With the Canterbury Tales Chaucer inaugurates the English novel; and, moreover, the Great Tradition of it. In this dramatic-poetic novel, we see the English novel actually in being, with the characteristics of our eighteenth and nineteenth-century masterpieces. Chaucer's preoccupations here are those of the great novelists. He explores the theme of the individual's relation to the society in which he lives; launches the comedy of the clash of characters and the conflict of interest and motives; and shows the comic and ironic effects obtainable from the class distinctions felt by the newly emerged bourgeoisie associated with the growth of town life and of the trades and commerce (the Wife of Bath is the new bourgeois wife asserting her independence). He observes, as do Jane Austen and George Eliot, the changes in manners and outlook between the older generation and the new between the Knight and his son, and Franklin and his and, like them, he develops to the highest artistic level what is only in an elementary form elsewhere in his contemporaries the kind of character which distinguishes the English novel from Bunyan to Henry James characters which, while exquisitely realistic in detail, are morally and socially typical.

 

 

Chaucer's tolerant observation and relish of humanity gave him the power of representing it, which has been rarely surpassed in any respect save depth.
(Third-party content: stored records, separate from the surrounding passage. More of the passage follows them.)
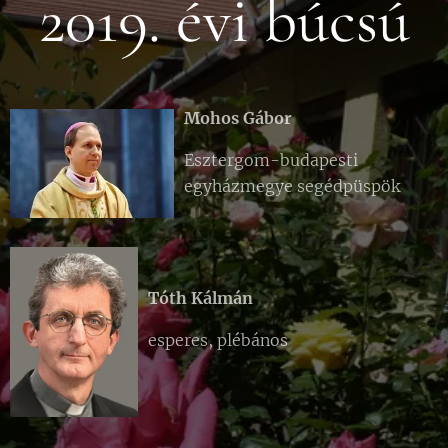
2019. évi búcsú
Mohos Gábor
Esztergom-budapesti
egyházmegye segédpüspök
Tóth Kálmán
esperes, plébános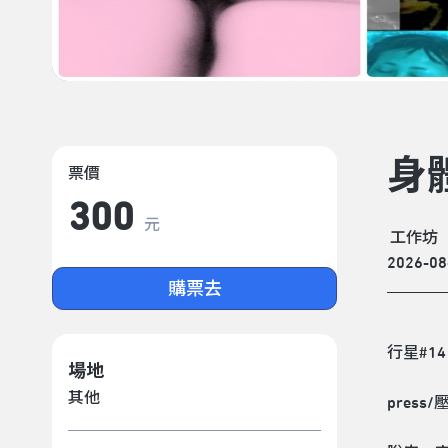
身
票價
300
元
工作坊
2026-08
購票去
行星#14
場地
其他
pres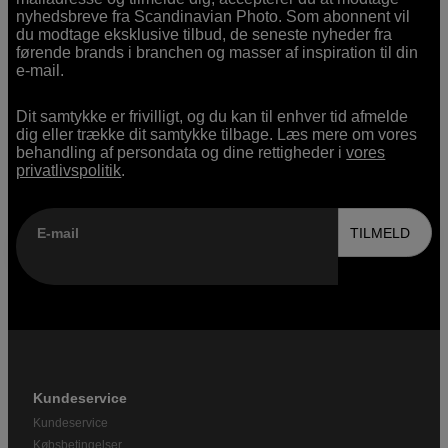
nyhedsbreve fra Scandinavian Photo. Som abonnent vil
du modtage eksklusive tilbud, de seneste nyheder fra
førende brands i branchen og masser af inspiration til din
e-mail.
Dit samtykke er frivilligt, og du kan til enhver tid afmelde
dig eller trække dit samtykke tilbage. Læs mere om vores
behandling af persondata og dine rettigheder i
vores
privatlivspolitik
.
E-mail
TILMELD
Kundeservice
Kundeservice
Købsbetingelser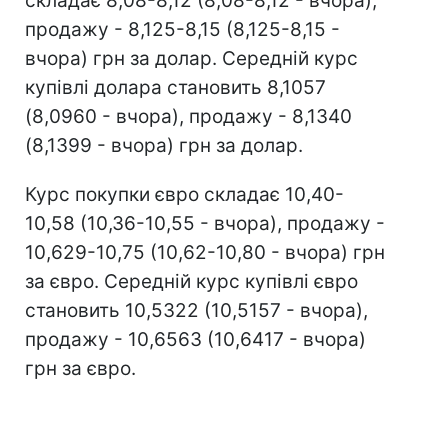
складає 8,08-8,12 (8,08-8,12 - вчора),
продажу - 8,125-8,15 (8,125-8,15 -
вчора) грн за долар. Середній курс
купівлі долара становить 8,1057
(8,0960 - вчора), продажу - 8,1340
(8,1399 - вчора) грн за долар.
Курс покупки євро складає 10,40-
10,58 (10,36-10,55 - вчора), продажу -
10,629-10,75 (10,62-10,80 - вчора) грн
за євро. Середній курс купівлі євро
становить 10,5322 (10,5157 - вчора),
продажу - 10,6563 (10,6417 - вчора)
грн за євро.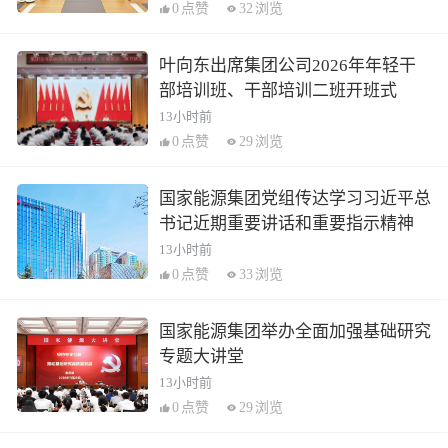
0
点赞
32
浏览
叶向东出席集团公司2026年年轻干
部培训班、干部培训二班开班式
13小时前
0
点赞
29
浏览
国家能源集团党组传达学习习近平总
书记近期重要讲话和重要指示精神
13小时前
0
点赞
33
浏览
国家能源集团举办全面加强基础研究
专题大讲堂
13小时前
0
点赞
29
浏览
It has been disputed whether this power is rather that of the dramatist or that of the novelist, a dispute perhaps arguing a lack of the historic sense. In the late sixteenth or early seventeenth century, Chaucer would certainly have been the one, and in the mid-nineteenth the other. It would be most satisfactory if could we have his work. The author has, in fact, set himself a high task by adopting the double system above specified, and by giving elaborate descriptions of his personages before he sets them to act and speak up to these descriptions. It is a plan which, in the actual drama and the actual novel, has been found rather a dangerous one. But Chaucer discharges himself victoriously of his liabilities. And the picture of life which he has left us has captivated all good judges who have given themselves the very slight trouble necessary to attain the right point of view, from his own day to this.